Gemma Stevenson is a former wheelchair tennis player who now covers disability sport as a journalist and lectures sports journalism students on disability coverage. She says the turning point came at Beijing 2008, when Paralympic sport was treated as equal to its Olympic counterpart, but that the media lagged behind, with the Paralympics still considered second-best.

Stevenson acknowledges that 2012 represented a huge shift in how seriously disability sport was treated, but she says the conversation around the Games wasn’t as revolutionary as many believed. According to research on how the Paralympics have been covered, “a lot of the narratives we use around disabled athletes actually stem from nearly 200 years ago”, she says.
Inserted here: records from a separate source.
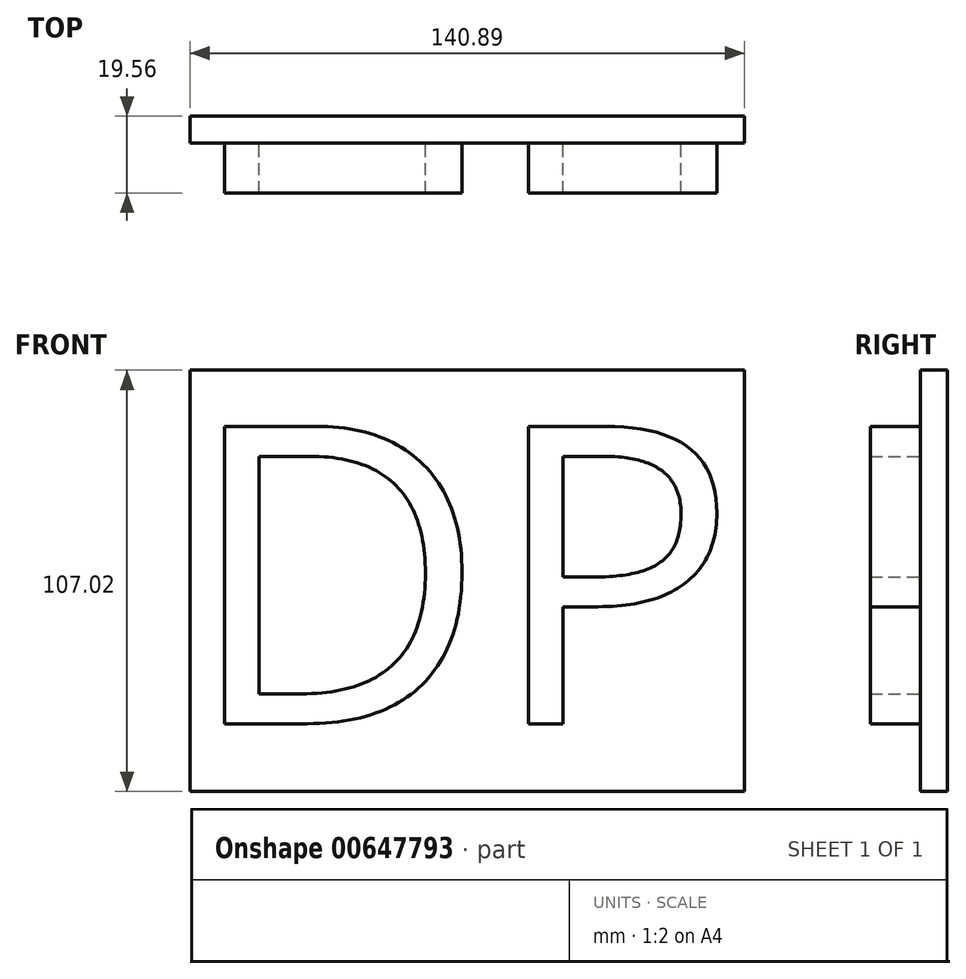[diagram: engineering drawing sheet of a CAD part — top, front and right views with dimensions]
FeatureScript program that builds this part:
annotation { "Feature Type Name" : "Feature", "Feature Type Description" : "" }
export const myFeature = defineFeature(function(context is Context, id is Id, definition is map)
    precondition{}
    {
        {
            var Q0;
            Q0=qCreatedBy(makeId("Front.planeOp"),FACE);
            var sketch = newSketch(context, id + "F0", { "sketchPlane" : qUnion([Q0])});
            skText(sketch, "E0", { "text": "DP", "fontName": "OpenSans-Regular.ttf"});
            const initialGuessF0  = {"E0": [-0.04762, -0.03919, 1, 0, 0.0762]};
            skSetInitialGuess(sketch, initialGuessF0);
            skSolve(sketch);
        }
        {
            var Q0;
            Q0 = qSketchRegion(id + "F0", true);
            extrude(context, id + "F1", {"entities" : qUnion([Q0]), "depth" : 12.7 * mm, "offsetDistance" : 25.4 * mm});
        }
        {
            var Q0;
            Q0=qCreatedBy(makeId("Front.planeOp"),FACE);
            var sketch = newSketch(context, id + "F2", { "sketchPlane" : qUnion([Q0])});
            skLineSegment(sketch, "E1.bottom", {"start": v(-46.03, 50.62) * mm, "end": v(94.86, 50.62) * mm});
            skLineSegment(sketch, "E1.top", {"start": v(-46.03, -56.4) * mm, "end": v(94.86, -56.4) * mm});
            skLineSegment(sketch, "E1.left", {"start": v(-46.03, 50.62) * mm, "end": v(-46.03, -56.4) * mm});
            skLineSegment(sketch, "E1.right", {"start": v(94.86, 50.62) * mm, "end": v(94.86, -56.4) * mm});
            skSolve(sketch);
        }
        {
            var Q0;
            Q0 = qSketchRegion(id + "F2", true);
            extrude(context, id + "F3", {"entities" : qUnion([Q0]), "operationType" : NewBodyOperationType.ADD, "oppositeDirection" : true, "depth" : 6.86 * mm, "offsetDistance" : 25.4 * mm});
        }
    });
Indeed, the superhuman – or “super crip” – concept originated in freak shows.

“How we frame Paralympic narratives in media goes all the way back to the Victorians and this fantasy framing of disability. So I always question: why are we using a narrative from the 1800s and 1900s to frame disabled people now?” It seems that the team behind the new Channel 4 trailer asked itself the same thing.

It is just one advert, but Channel 4’s trailer does leave those old tropes far behind. We want to see how these athletes fare against gravity, friction and time – and we are rooting for them. This is no pity party; the advert demands that the audience confronts its biases. With its clever choice of phrasing, this confrontation will extend – maybe, hopefully – far beyond sport. If this sets the tone for the rest of Channel 4’s Paralympic coverage, we may finally be able to celebrate disabled people’s achievements. Considering what? Absolutely nothing.